Data records:

++++++++++++++++++++

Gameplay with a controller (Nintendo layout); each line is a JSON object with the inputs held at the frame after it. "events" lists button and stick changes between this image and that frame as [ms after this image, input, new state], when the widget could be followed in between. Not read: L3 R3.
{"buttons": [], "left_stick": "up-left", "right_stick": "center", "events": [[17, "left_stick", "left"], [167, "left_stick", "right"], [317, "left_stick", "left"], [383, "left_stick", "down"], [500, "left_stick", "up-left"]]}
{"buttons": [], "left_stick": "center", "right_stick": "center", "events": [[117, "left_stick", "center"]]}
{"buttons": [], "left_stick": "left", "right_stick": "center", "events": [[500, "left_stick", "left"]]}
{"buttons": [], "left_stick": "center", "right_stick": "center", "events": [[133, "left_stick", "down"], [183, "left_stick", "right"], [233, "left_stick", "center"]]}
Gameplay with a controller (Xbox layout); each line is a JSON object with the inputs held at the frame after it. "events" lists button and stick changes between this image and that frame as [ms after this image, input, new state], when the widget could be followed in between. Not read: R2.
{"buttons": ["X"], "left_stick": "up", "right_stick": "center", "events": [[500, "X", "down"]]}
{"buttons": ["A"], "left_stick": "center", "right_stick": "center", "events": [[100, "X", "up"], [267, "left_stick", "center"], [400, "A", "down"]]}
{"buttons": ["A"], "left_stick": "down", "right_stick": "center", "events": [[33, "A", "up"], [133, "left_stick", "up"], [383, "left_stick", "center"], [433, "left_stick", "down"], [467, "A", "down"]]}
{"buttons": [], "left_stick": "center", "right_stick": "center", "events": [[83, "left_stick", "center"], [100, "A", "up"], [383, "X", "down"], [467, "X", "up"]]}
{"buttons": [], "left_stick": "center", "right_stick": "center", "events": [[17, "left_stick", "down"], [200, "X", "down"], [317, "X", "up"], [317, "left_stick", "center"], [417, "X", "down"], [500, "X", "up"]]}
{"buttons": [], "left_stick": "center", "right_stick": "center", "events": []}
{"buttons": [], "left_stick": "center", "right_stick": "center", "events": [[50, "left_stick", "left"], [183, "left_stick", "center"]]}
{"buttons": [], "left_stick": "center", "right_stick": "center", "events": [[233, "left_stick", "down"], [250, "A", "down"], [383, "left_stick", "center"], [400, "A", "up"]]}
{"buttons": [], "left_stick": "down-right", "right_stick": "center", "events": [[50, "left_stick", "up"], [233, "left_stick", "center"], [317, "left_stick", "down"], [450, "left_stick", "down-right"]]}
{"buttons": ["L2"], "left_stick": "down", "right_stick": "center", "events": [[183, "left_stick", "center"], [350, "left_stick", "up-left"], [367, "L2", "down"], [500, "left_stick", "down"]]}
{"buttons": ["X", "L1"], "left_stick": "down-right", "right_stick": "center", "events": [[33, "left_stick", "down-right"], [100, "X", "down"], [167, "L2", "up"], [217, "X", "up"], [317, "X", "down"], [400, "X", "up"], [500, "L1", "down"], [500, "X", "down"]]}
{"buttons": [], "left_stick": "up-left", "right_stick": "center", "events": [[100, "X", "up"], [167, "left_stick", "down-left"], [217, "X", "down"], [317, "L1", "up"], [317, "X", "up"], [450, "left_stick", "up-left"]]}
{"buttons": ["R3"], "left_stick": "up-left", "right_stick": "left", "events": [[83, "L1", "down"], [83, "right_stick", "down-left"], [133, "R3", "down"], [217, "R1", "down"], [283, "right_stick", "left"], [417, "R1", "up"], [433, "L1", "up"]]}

++++++++++++++++++++

> [What to produce]: Write down every line of the data exactly as it appears above.

> [Finished exercise]:
Gameplay with a controller (Nintendo layout); each line is a JSON object with the inputs held at the frame after it. "events" lists button and stick changes between this image and that frame as [ms after this image, input, new state], when the widget could be followed in between. Not read: L3 R3.
{"buttons": [], "left_stick": "up-left", "right_stick": "center", "events": [[17, "left_stick", "left"], [167, "left_stick", "right"], [317, "left_stick", "left"], [383, "left_stick", "down"], [500, "left_stick", "up-left"]]}
{"buttons": [], "left_stick": "center", "right_stick": "center", "events": [[117, "left_stick", "center"]]}
{"buttons": [], "left_stick": "left", "right_stick": "center", "events": [[500, "left_stick", "left"]]}
{"buttons": [], "left_stick": "center", "right_stick": "center", "events": [[133, "left_stick", "down"], [183, "left_stick", "right"], [233, "left_stick", "center"]]}
Gameplay with a controller (Xbox layout); each line is a JSON object with the inputs held at the frame after it. "events" lists button and stick changes between this image and that frame as [ms after this image, input, new state], when the widget could be followed in between. Not read: R2.
{"buttons": ["X"], "left_stick": "up", "right_stick": "center", "events": [[500, "X", "down"]]}
{"buttons": ["A"], "left_stick": "center", "right_stick": "center", "events": [[100, "X", "up"], [267, "left_stick", "center"], [400, "A", "down"]]}
{"buttons": ["A"], "left_stick": "down", "right_stick": "center", "events": [[33, "A", "up"], [133, "left_stick", "up"], [383, "left_stick", "center"], [433, "left_stick", "down"], [467, "A", "down"]]}
{"buttons": [], "left_stick": "center", "right_stick": "center", "events": [[83, "left_stick", "center"], [100, "A", "up"], [383, "X", "down"], [467, "X", "up"]]}
{"buttons": [], "left_stick": "center", "right_stick": "center", "events": [[17, "left_stick", "down"], [200, "X", "down"], [317, "X", "up"], [317, "left_stick", "center"], [417, "X", "down"], [500, "X", "up"]]}
{"buttons": [], "left_stick": "center", "right_stick": "center", "events": []}
{"buttons": [], "left_stick": "center", "right_stick": "center", "events": [[50, "left_stick", "left"], [183, "left_stick", "center"]]}
{"buttons": [], "left_stick": "center", "right_stick": "center", "events": [[233, "left_stick", "down"], [250, "A", "down"], [383, "left_stick", "center"], [400, "A", "up"]]}
{"buttons": [], "left_stick": "down-right", "right_stick": "center", "events": [[50, "left_stick", "up"], [233, "left_stick", "center"], [317, "left_stick", "down"], [450, "left_stick", "down-right"]]}
{"buttons": ["L2"], "left_stick": "down", "right_stick": "center", "events": [[183, "left_stick", "center"], [350, "left_stick", "up-left"], [367, "L2", "down"], [500, "left_stick", "down"]]}
{"buttons": ["X", "L1"], "left_stick": "down-right", "right_stick": "center", "events": [[33, "left_stick", "down-right"], [100, "X", "down"], [167, "L2", "up"], [217, "X", "up"], [317, "X", "down"], [400, "X", "up"], [500, "L1", "down"], [500, "X", "down"]]}
{"buttons": [], "left_stick": "up-left", "right_stick": "center", "events": [[100, "X", "up"], [167, "left_stick", "down-left"], [217, "X", "down"], [317, "L1", "up"], [317, "X", "up"], [450, "left_stick", "up-left"]]}
{"buttons": ["R3"], "left_stick": "up-left", "right_stick": "left", "events": [[83, "L1", "down"], [83, "right_stick", "down-left"], [133, "R3", "down"], [217, "R1", "down"], [283, "right_stick", "left"], [417, "R1", "up"], [433, "L1", "up"]]}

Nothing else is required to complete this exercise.